Ann Pharmacother. 1995 Nov;29(11):1122-3. doi: 10.1177/106002809502901110.
To describe an immunocompromised patient (without AIDS) with nosocomial infectious diarrhea caused by Pseudomonas aeruginosa. Oral ciprofloxacin therapy proved to be effective.
An 80-year-old woman with type II diabetes mellitus and hypertension developed progressive renal insufficiency, was hospitalized because of uremia, and underwent hemodialysis. When the patient developed hematochezia, Duke's C sigmoid colon cancer was detected and successfully resected. She received broad-spectrum antibiotics in the perioperative period. The patient then developed profuse diarrhea associated with abdominal cramping, a low-grade fever, prostration, and headache. The patient then started to received vancomycin 500 mg po qid empirically. Four days later, the diarrhea continued unabated, the Clostridium difficile titer was negative, and the vancomycin therapy was stopped. However, the stool culture was positive for heavy growth of P. aeruginosa sensitive to ciprofloxacin. The patient then began to receive ciprofloxacin 500 mg po bid. Within 3 days the diarrhea stopped. Oral ciprofloxacin therapy was continued for 10 days and the patient remained free of symptoms with formed stools thereafter.

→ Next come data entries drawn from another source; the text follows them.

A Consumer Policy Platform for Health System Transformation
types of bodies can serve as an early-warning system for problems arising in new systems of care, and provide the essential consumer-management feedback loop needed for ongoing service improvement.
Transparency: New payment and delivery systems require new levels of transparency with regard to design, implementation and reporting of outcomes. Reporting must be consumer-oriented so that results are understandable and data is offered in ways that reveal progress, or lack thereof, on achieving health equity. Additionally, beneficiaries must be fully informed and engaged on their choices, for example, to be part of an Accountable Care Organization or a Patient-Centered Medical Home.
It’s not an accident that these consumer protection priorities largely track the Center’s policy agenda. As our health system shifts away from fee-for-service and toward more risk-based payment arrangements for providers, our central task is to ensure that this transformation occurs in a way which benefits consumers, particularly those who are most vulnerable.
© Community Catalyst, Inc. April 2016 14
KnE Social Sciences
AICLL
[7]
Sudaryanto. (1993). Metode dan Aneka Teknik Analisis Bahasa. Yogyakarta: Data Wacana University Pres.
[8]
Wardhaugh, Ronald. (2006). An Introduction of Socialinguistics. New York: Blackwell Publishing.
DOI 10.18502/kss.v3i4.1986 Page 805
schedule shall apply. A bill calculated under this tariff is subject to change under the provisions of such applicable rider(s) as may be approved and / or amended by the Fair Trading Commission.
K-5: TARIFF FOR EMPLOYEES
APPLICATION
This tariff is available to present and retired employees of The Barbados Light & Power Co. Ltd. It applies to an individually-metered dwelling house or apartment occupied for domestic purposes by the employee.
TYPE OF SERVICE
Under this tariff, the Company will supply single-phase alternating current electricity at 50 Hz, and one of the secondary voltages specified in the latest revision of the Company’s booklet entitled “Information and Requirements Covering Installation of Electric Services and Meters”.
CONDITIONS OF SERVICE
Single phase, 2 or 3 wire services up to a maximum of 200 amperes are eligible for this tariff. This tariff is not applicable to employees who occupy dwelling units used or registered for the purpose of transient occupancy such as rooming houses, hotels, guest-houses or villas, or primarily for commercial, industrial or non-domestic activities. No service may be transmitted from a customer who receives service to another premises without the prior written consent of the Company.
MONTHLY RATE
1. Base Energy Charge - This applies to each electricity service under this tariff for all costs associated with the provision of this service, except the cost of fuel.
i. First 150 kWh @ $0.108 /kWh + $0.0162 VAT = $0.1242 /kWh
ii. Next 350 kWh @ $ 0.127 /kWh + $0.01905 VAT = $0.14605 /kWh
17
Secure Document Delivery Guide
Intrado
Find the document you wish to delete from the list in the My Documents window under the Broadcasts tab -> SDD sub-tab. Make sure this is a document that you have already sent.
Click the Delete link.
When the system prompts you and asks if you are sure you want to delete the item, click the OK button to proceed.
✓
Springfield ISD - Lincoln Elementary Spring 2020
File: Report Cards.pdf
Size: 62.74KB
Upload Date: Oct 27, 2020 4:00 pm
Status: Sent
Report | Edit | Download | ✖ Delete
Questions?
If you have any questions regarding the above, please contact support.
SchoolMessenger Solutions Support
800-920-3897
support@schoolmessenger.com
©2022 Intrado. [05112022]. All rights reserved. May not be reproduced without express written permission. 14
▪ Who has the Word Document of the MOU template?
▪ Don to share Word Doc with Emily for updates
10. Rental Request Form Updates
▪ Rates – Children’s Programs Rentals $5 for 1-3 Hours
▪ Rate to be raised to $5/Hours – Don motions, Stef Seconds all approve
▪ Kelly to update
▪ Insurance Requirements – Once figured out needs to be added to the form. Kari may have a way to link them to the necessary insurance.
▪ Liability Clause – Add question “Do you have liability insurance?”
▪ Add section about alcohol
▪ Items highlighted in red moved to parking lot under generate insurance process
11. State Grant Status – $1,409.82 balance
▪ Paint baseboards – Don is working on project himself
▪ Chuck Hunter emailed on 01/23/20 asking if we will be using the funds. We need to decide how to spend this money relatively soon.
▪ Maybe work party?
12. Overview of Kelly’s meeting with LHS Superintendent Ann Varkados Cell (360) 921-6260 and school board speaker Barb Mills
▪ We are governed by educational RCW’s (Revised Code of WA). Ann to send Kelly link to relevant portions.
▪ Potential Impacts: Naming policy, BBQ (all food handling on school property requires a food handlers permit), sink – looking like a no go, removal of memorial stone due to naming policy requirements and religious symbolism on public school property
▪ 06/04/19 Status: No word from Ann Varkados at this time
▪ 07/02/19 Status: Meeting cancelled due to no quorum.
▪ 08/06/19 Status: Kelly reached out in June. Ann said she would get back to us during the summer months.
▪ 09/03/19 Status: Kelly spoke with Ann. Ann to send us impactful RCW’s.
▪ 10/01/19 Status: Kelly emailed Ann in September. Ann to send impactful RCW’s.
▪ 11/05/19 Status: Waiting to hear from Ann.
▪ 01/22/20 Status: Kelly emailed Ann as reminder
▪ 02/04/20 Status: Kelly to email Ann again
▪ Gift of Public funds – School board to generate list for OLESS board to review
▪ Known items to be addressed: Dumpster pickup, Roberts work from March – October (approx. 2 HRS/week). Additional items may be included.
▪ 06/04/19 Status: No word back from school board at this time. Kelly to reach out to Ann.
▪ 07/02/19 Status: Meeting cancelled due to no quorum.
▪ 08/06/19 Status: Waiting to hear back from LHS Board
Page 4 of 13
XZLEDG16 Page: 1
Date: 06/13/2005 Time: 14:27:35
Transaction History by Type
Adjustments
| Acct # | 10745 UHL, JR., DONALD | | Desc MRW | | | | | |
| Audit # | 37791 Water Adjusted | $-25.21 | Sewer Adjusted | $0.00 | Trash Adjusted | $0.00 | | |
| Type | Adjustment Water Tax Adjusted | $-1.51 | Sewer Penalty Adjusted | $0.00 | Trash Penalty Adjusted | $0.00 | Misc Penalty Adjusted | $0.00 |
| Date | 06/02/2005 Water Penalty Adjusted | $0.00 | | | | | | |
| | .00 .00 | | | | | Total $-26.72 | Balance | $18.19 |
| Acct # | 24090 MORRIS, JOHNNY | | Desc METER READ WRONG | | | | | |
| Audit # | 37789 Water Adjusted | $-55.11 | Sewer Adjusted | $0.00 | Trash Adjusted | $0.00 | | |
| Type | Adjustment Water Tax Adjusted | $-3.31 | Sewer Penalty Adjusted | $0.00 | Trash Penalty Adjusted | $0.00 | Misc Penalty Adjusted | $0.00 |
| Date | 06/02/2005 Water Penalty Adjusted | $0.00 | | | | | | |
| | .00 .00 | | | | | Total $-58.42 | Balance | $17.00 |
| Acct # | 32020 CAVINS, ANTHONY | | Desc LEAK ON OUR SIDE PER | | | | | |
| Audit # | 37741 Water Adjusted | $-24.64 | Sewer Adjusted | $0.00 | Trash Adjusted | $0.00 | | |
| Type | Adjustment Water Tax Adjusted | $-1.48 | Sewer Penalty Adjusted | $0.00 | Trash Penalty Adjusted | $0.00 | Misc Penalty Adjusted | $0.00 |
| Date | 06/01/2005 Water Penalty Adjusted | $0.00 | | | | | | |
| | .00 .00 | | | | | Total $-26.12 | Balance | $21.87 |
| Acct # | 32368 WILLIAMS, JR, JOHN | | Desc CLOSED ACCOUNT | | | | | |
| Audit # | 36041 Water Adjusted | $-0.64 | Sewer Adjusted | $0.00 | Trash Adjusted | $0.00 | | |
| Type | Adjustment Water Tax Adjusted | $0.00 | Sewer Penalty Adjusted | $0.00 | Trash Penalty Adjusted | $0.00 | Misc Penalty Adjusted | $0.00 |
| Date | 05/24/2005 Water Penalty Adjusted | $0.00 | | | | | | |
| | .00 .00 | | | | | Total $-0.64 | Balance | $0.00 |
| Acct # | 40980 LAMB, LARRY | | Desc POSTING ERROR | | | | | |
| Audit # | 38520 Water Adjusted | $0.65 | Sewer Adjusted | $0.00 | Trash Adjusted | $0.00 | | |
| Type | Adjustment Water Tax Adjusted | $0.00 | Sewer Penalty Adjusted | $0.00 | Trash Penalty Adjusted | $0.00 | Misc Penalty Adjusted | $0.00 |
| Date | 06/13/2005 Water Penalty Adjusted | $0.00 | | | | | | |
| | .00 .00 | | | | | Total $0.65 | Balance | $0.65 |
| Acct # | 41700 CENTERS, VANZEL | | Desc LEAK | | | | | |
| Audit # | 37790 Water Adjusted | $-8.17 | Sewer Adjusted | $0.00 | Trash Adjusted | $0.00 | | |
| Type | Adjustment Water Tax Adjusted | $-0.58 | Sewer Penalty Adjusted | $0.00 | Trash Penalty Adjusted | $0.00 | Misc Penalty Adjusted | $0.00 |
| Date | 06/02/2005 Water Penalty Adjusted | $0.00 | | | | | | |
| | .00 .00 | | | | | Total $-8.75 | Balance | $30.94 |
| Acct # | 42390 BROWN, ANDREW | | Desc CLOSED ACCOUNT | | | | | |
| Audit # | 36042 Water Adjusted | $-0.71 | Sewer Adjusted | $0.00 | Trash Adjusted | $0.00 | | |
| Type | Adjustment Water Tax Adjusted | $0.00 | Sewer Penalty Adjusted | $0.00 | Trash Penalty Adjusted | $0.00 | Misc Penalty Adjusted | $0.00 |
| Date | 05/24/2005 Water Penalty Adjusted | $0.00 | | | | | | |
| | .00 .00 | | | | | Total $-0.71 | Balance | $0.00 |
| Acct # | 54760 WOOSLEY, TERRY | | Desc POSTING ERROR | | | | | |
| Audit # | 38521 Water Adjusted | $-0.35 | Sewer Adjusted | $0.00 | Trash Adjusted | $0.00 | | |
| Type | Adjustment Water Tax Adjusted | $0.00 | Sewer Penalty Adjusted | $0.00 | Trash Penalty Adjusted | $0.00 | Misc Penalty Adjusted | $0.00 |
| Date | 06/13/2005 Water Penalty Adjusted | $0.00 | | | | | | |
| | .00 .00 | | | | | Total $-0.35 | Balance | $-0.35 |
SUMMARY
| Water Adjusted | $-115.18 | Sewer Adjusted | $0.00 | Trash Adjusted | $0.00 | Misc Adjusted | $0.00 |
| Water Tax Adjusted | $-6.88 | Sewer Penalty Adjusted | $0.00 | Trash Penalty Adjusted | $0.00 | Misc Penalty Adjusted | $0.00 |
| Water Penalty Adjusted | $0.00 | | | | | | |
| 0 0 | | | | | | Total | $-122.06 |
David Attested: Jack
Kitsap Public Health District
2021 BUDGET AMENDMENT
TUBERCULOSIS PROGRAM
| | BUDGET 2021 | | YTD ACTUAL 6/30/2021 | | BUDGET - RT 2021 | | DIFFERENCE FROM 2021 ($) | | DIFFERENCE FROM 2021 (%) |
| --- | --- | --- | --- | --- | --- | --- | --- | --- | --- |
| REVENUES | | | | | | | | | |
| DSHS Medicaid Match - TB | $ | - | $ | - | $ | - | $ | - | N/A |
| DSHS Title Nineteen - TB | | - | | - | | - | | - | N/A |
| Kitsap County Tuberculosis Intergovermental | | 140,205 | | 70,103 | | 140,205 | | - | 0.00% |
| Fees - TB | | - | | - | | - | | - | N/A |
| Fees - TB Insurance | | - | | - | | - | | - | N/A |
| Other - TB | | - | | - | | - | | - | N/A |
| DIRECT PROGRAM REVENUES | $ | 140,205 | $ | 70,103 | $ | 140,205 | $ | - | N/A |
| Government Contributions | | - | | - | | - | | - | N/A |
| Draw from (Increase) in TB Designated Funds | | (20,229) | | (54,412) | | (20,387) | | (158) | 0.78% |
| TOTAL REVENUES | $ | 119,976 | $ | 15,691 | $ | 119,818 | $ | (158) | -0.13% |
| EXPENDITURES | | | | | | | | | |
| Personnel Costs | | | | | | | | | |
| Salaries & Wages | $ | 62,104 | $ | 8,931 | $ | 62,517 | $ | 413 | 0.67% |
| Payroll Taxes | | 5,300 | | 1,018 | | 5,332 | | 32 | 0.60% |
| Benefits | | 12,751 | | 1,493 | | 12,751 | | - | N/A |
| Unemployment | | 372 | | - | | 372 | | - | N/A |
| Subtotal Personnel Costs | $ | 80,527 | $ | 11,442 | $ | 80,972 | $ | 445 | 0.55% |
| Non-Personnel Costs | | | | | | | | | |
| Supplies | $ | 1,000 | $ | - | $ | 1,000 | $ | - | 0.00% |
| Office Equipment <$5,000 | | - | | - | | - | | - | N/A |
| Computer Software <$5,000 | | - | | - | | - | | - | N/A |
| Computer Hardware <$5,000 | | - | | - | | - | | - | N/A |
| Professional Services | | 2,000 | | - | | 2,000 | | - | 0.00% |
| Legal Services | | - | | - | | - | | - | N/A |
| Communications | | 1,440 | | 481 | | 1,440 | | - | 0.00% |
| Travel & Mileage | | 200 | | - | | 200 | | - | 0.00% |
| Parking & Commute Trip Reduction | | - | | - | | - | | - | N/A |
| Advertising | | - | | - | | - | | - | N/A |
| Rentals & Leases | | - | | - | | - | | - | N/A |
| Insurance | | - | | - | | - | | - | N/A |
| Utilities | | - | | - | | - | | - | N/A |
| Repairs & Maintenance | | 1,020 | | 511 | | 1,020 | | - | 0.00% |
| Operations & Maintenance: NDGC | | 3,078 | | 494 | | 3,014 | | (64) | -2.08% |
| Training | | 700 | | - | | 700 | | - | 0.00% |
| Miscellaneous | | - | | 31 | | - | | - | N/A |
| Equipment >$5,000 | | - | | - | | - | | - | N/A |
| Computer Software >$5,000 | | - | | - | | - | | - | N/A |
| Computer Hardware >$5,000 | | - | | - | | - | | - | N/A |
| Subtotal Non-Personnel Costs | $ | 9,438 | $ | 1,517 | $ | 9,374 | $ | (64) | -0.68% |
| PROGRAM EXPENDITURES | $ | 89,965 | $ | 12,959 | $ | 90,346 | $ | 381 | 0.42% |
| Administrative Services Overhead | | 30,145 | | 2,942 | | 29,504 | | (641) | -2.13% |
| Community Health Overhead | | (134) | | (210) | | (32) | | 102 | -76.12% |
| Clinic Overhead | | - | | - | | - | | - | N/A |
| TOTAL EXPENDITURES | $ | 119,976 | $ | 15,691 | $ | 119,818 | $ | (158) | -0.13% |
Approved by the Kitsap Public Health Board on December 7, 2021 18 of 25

Diarrhea following the use of broad-spectrum antibiotics implicates pseudomembranous colitis as the cause. The patient did not respond to oral vancomycin therapy and had a negative stool assay for C. difficile toxin. This patient was believed to have Pseudomonas enteritis, which was confirmed by 2 positive stool cultures. The administration of oral ciprofloxacin therapy stopped her diarrhea with a rapid resolution of symptoms.
P. aeruginosa as a cause of infectious diarrhea is unusual. When it occurs, it usually represents a nosocomial infection in an immunocompromised host. This report illustrates that oral ciprofloxacin therapy is effective for Pseudomonas enteritis, with rapid resolution of symptoms.
描述一名免疫功能低下患者(无艾滋病)发生的由铜绿假单胞菌引起的医院感染性腹泻。口服环丙沙星治疗被证明有效。
一名80岁患有II型糖尿病和高血压的女性出现进行性肾功能不全,因尿毒症住院并接受血液透析。当患者出现便血时,检测出杜克C期乙状结肠癌并成功切除。她在围手术期接受了广谱抗生素治疗。随后患者出现大量腹泻,伴有腹部绞痛、低热、虚脱和头痛。患者随后开始经验性口服万古霉素500毫克,每日4次。4天后,腹泻持续未缓解,艰难梭菌滴度为阴性,万古霉素治疗停止。然而,粪便培养显示对环丙沙星敏感的铜绿假单胞菌大量生长呈阳性。患者随后开始口服环丙沙星500毫克,每日2次。3天内腹泻停止。口服环丙沙星治疗持续10天,此后患者一直无症状,大便成形。
使用广谱抗生素后出现腹泻提示伪膜性结肠炎为病因。该患者对口服万古霉素治疗无反应,粪便艰难梭菌毒素检测为阴性。该患者被认为患有铜绿假单胞菌肠炎,两次粪便培养阳性证实了这一点。口服环丙沙星治疗使她的腹泻停止,症状迅速缓解。
铜绿假单胞菌作为感染性腹泻的病因并不常见。当发生时,它通常代表免疫功能低下宿主的医院感染。本报告表明口服环丙沙星治疗对铜绿假单胞菌肠炎有效,症状可迅速缓解。